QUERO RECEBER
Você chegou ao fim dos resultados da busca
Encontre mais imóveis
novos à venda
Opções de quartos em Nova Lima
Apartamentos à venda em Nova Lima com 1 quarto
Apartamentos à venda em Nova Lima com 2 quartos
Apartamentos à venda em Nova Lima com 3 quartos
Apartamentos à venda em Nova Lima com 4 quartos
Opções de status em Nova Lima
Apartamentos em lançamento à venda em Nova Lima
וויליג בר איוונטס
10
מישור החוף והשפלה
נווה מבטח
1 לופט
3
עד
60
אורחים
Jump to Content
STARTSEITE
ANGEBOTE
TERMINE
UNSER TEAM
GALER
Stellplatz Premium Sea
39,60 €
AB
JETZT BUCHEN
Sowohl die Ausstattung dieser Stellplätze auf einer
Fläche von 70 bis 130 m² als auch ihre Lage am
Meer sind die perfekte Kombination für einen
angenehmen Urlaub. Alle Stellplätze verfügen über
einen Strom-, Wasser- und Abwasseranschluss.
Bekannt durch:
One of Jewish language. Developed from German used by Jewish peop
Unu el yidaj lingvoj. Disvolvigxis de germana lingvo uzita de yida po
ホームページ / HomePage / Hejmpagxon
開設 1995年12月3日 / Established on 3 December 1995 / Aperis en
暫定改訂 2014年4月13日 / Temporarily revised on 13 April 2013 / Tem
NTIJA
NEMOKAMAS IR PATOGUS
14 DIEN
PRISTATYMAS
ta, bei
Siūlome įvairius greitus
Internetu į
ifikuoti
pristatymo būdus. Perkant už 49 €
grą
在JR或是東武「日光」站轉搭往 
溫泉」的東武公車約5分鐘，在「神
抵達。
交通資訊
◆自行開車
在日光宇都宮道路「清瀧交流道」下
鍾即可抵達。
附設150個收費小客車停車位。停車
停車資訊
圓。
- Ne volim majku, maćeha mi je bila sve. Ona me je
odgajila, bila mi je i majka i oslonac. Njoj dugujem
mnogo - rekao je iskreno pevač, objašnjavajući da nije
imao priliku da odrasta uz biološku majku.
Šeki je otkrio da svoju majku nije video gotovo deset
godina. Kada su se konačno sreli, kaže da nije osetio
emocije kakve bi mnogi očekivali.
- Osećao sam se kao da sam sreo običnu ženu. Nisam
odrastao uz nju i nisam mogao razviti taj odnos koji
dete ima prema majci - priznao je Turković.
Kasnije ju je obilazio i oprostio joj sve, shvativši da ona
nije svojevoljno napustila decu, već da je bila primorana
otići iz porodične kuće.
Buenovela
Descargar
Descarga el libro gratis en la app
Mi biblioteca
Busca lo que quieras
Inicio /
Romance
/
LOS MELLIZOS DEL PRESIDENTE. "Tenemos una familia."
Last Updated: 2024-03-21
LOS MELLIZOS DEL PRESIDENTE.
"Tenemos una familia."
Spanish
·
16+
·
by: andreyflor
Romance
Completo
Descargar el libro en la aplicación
______________________________
Repeat the whole listing exactly, with no omissions.

QUERO RECEBER
Você chegou ao fim dos resultados da busca
Encontre mais imóveis
novos à venda
Opções de quartos em Nova Lima
Apartamentos à venda em Nova Lima com 1 quarto
Apartamentos à venda em Nova Lima com 2 quartos
Apartamentos à venda em Nova Lima com 3 quartos
Apartamentos à venda em Nova Lima com 4 quartos
Opções de status em Nova Lima
Apartamentos em lançamento à venda em Nova Lima
וויליג בר איוונטס
10
מישור החוף והשפלה
נווה מבטח
1 לופט
3
עד
60
אורחים
Jump to Content
STARTSEITE
ANGEBOTE
TERMINE
UNSER TEAM
GALER
Stellplatz Premium Sea
39,60 €
AB
JETZT BUCHEN
Sowohl die Ausstattung dieser Stellplätze auf einer
Fläche von 70 bis 130 m² als auch ihre Lage am
Meer sind die perfekte Kombination für einen
angenehmen Urlaub. Alle Stellplätze verfügen über
einen Strom-, Wasser- und Abwasseranschluss.
Bekannt durch:
One of Jewish language. Developed from German used by Jewish peop
Unu el yidaj lingvoj. Disvolvigxis de germana lingvo uzita de yida po
ホームページ / HomePage / Hejmpagxon
開設 1995年12月3日 / Established on 3 December 1995 / Aperis en
暫定改訂 2014年4月13日 / Temporarily revised on 13 April 2013 / Tem
NTIJA
NEMOKAMAS IR PATOGUS
14 DIEN
PRISTATYMAS
ta, bei
Siūlome įvairius greitus
Internetu į
ifikuoti
pristatymo būdus. Perkant už 49 €
grą
在JR或是東武「日光」站轉搭往 
溫泉」的東武公車約5分鐘，在「神
抵達。
交通資訊
◆自行開車
在日光宇都宮道路「清瀧交流道」下
鍾即可抵達。
附設150個收費小客車停車位。停車
停車資訊
圓。
- Ne volim majku, maćeha mi je bila sve. Ona me je
odgajila, bila mi je i majka i oslonac. Njoj dugujem
mnogo - rekao je iskreno pevač, objašnjavajući da nije
imao priliku da odrasta uz biološku majku.
Šeki je otkrio da svoju majku nije video gotovo deset
godina. Kada su se konačno sreli, kaže da nije osetio
emocije kakve bi mnogi očekivali.
- Osećao sam se kao da sam sreo običnu ženu. Nisam
odrastao uz nju i nisam mogao razviti taj odnos koji
dete ima prema majci - priznao je Turković.
Kasnije ju je obilazio i oprostio joj sve, shvativši da ona
nije svojevoljno napustila decu, već da je bila primorana
otići iz porodične kuće.
Buenovela
Descargar
Descarga el libro gratis en la app
Mi biblioteca
Busca lo que quieras
Inicio /
Romance
/
LOS MELLIZOS DEL PRESIDENTE. "Tenemos una familia."
Last Updated: 2024-03-21
LOS MELLIZOS DEL PRESIDENTE.
"Tenemos una familia."
Spanish
·
16+
·
by: andreyflor
Romance
Completo
Descargar el libro en la aplicación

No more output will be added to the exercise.